Quelques automobilistes s’arrêtent pour lui demander des informations. Assis à l’arrière de la voiture conduite par sa mère, un gamin d’une dizaine d’années, la langue bien pendue, s’informe sur un jeu vidéo Switch qu’il cherche désespérément.

«Ça se peut qu’on ne l’ait pas, lui répond David Rancourt. Ça fait deux semaines qu’on en envoie par la poste.»

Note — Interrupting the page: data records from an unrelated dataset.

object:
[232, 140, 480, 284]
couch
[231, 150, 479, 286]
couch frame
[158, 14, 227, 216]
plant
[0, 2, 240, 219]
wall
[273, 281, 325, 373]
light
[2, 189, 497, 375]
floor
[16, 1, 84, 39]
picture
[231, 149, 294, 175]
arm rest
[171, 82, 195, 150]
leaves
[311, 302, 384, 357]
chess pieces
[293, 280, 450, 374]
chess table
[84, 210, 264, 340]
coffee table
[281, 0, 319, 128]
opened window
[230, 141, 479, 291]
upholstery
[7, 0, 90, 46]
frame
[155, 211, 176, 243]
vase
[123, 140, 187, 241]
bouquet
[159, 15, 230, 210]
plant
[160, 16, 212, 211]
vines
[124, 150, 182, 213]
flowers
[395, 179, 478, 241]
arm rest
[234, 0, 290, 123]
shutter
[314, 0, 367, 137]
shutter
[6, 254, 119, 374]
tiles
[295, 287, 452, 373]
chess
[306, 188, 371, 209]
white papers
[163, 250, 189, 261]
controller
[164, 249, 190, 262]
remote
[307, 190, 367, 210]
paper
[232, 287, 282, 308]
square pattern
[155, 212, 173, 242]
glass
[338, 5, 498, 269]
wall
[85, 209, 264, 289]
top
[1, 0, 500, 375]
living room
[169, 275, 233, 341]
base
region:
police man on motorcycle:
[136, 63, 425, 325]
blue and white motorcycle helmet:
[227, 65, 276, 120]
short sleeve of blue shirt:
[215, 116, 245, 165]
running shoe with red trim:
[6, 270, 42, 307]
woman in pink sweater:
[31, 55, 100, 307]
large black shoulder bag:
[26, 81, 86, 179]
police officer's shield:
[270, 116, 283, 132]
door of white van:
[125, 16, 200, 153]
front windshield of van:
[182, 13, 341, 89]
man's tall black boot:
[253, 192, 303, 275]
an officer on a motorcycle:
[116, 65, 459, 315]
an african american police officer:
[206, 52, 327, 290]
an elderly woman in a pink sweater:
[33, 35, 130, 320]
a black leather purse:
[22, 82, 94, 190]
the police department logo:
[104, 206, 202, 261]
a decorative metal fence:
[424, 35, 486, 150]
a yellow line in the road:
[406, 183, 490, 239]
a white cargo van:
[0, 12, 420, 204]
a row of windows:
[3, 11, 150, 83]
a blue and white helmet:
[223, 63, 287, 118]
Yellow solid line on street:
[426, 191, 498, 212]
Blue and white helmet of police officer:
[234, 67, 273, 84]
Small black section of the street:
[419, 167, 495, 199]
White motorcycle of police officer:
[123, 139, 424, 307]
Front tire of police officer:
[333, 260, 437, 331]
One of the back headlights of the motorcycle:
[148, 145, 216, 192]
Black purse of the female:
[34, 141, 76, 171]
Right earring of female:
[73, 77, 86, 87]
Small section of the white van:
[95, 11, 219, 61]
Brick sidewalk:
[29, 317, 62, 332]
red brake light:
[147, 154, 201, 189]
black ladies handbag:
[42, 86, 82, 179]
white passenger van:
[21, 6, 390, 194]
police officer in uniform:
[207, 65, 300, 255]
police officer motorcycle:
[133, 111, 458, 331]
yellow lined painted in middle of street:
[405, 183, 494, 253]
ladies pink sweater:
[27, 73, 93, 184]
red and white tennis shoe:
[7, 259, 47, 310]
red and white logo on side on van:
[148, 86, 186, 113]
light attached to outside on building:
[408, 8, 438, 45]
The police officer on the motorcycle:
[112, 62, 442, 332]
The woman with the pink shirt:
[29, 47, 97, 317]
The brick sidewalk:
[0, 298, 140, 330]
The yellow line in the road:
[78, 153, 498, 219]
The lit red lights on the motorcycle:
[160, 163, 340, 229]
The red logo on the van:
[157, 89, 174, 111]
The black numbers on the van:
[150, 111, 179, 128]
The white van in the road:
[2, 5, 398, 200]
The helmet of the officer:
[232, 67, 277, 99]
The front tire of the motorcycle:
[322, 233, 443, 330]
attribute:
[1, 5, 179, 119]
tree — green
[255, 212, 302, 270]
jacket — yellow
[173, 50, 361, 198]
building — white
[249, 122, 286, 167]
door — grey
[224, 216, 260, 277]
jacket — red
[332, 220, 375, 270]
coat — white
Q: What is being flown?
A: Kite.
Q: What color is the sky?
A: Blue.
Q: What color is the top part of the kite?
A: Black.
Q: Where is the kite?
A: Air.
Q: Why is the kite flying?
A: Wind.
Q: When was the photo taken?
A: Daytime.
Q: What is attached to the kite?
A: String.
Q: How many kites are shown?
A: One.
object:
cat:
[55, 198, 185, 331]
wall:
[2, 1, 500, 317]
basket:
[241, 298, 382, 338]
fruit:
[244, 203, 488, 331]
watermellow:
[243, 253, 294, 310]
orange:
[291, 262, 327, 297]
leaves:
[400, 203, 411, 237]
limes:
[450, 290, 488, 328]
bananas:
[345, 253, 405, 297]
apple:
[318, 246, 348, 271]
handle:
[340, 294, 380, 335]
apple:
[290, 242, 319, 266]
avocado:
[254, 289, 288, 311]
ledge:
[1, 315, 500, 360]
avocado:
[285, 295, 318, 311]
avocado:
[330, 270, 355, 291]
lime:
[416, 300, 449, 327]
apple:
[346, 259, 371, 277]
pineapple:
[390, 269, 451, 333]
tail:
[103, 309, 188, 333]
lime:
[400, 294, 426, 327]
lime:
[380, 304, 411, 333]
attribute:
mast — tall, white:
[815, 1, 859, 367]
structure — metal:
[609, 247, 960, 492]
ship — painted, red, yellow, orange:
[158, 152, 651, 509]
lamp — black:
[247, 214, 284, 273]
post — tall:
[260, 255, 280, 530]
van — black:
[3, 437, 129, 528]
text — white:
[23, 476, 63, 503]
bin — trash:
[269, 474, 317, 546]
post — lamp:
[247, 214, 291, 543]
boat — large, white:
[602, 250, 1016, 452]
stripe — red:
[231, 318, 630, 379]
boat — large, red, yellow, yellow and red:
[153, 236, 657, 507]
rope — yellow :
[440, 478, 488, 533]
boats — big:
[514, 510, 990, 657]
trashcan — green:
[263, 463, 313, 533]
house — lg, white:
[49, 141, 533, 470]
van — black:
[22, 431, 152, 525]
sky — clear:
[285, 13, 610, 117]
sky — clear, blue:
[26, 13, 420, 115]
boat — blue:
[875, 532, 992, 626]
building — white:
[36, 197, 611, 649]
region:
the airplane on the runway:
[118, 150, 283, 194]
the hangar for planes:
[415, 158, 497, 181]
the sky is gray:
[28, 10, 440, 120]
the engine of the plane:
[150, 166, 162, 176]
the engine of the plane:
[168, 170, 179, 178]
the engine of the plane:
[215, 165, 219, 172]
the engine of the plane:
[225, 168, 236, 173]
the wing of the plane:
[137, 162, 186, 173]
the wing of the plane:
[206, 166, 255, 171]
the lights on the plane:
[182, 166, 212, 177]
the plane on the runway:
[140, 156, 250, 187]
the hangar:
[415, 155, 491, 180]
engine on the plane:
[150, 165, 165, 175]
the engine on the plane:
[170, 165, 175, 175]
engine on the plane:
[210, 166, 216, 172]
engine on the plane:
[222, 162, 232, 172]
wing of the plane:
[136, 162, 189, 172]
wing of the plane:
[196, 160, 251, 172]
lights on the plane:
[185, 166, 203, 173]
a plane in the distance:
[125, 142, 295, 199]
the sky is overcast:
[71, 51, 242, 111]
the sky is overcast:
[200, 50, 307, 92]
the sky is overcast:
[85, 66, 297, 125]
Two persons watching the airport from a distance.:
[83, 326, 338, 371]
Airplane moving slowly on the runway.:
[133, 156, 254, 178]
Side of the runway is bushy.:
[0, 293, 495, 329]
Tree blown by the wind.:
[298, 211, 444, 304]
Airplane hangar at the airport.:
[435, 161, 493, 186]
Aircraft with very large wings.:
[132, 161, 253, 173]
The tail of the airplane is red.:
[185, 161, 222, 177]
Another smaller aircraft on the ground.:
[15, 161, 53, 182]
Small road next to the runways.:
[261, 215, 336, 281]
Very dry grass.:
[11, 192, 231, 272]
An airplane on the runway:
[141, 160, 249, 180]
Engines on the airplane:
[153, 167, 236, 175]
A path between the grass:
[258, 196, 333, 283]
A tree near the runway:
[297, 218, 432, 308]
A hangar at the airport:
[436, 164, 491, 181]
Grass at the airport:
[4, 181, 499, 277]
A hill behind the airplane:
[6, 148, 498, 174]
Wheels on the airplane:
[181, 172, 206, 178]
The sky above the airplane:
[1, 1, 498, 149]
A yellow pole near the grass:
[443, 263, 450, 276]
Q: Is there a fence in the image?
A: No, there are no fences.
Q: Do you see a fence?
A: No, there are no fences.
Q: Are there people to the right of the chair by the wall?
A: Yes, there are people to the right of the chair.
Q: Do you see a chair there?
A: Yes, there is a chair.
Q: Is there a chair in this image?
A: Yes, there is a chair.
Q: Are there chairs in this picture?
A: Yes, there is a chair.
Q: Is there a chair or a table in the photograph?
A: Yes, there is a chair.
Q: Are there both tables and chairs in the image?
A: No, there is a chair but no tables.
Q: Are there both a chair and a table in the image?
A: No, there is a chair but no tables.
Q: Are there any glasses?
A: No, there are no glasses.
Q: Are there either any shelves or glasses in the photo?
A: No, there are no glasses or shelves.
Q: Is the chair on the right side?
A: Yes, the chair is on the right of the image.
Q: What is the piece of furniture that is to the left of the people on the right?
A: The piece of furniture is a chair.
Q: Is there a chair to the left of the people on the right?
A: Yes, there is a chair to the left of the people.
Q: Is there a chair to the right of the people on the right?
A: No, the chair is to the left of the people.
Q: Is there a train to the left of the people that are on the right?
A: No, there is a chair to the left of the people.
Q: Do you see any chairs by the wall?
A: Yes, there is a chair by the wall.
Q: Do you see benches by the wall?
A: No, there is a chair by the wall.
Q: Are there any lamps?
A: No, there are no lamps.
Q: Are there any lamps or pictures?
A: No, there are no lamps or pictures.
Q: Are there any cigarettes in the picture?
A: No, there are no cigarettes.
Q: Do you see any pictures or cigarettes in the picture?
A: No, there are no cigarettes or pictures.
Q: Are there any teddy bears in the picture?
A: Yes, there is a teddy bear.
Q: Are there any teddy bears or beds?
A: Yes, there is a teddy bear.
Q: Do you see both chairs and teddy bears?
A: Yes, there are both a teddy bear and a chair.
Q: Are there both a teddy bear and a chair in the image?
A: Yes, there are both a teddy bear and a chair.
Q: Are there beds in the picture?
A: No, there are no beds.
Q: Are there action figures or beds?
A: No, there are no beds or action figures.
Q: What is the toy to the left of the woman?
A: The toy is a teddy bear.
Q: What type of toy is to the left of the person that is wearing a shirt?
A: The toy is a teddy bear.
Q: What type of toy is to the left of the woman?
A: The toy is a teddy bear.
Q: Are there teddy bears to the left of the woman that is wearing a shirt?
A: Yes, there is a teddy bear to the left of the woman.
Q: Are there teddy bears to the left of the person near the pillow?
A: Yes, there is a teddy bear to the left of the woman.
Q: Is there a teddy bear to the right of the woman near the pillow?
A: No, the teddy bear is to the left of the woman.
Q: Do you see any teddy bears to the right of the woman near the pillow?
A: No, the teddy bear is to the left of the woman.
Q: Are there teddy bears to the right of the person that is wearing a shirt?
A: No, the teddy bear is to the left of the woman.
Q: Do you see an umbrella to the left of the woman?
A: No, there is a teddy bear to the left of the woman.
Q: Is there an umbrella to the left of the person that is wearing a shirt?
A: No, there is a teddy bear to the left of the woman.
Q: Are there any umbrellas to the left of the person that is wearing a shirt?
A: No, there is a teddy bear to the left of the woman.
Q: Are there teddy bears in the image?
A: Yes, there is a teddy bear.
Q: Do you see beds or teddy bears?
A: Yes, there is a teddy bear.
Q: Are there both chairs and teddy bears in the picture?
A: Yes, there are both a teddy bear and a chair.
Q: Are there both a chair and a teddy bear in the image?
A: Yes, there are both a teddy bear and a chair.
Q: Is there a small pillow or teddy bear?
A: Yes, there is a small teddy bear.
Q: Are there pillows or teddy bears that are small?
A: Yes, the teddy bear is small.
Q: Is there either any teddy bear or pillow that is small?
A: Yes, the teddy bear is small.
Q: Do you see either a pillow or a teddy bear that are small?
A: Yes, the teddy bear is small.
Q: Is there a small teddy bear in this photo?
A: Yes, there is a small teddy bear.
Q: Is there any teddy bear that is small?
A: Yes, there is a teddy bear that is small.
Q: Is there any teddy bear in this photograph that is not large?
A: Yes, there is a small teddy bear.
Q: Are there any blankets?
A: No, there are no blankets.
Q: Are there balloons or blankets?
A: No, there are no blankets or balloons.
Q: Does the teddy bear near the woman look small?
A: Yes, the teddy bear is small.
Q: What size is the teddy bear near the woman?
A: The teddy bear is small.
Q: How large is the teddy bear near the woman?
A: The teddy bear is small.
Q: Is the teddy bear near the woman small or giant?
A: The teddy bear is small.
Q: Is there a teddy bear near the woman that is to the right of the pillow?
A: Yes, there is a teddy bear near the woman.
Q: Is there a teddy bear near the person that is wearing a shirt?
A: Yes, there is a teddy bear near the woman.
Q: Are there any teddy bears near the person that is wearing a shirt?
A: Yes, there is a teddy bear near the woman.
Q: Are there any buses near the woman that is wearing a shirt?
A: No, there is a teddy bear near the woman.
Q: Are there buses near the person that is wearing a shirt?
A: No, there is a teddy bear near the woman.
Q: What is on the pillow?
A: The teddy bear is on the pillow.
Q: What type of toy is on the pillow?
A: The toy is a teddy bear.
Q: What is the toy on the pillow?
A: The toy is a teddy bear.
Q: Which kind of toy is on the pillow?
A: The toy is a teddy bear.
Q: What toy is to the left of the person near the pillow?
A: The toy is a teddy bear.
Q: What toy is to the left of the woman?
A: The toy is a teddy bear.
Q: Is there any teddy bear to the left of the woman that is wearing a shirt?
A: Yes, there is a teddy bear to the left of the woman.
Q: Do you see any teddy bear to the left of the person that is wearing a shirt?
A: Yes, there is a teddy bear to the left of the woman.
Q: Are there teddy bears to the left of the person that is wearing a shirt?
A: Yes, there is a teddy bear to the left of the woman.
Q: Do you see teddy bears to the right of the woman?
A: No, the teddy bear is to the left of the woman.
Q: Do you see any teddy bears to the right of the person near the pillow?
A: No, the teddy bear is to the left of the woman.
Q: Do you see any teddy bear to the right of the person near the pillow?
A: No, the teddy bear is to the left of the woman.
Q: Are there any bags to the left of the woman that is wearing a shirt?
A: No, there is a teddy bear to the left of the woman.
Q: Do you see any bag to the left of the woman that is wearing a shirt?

« Si un vêtement est porté par un client, on le retire du magasin pendant 48 heures. Il n’est pas remis sur le plancher. On veut que nos employés restent en santé »
Le superviseur de district de Urban Planet, Jeffrey Auclair

Un autre client désire une caméra web. Ses recherches en ligne n’ont rien donné. Il va devoir s’en passer un moment. «Les caméras web, ça s’est tellement vendu avec le télétravail», lui fait savoir M. Rancourt.

On ne bouquine pas

Sur l’avenue commerciale Maguire, la propriétaire de la librairie Vaugeois, Marie-Hélène Vaugeois, avait la broue dans le toupet en cette journée de réouverture. «C’est débile, ça n’arrête pas. Ça fait deux semaines que c’est fou...», glisse-t-elle.

Depuis le matin, les amateurs de lecture ont sauté sur leur téléphone pour commander le livre désiré. Ils sont maintenant invités à venir le chercher en personne. Un poids de moins pour le personnel qui, les semaines précédentes, devait poster les bouquins ou faire lui-même les livraisons à domicile, si le client demeurait dans un rayon acceptable.

Les employés du Urban Planet de Place Fleur de Lys ont été invités à porter le masque en guise de protection .  

«L’anxiété a grimpé, avoue Marie-Hélène Vaugeois. Tout le monde doit s’adapter avec de nouvelles règles.» La libraire accepte seulement un client à la fois, du moins pendant les premiers jours. Et celui-ci doit savoir ce qu’il veut comme livre, il est défendu de butiner entre le rayon des romans québécois et celui des livres de voyage.

«Oui, on est ouvert, mais vous ne pouvez pas bouquiner...», répond la propriétaire à une cliente qui passe à bicyclette devant la librairie.

Le gérant du magasin d’électronique et d’électroménagers Best Buy, David Rancourt, était sur place, lundi matin, pour répondre aux multiples questions de la clientèle.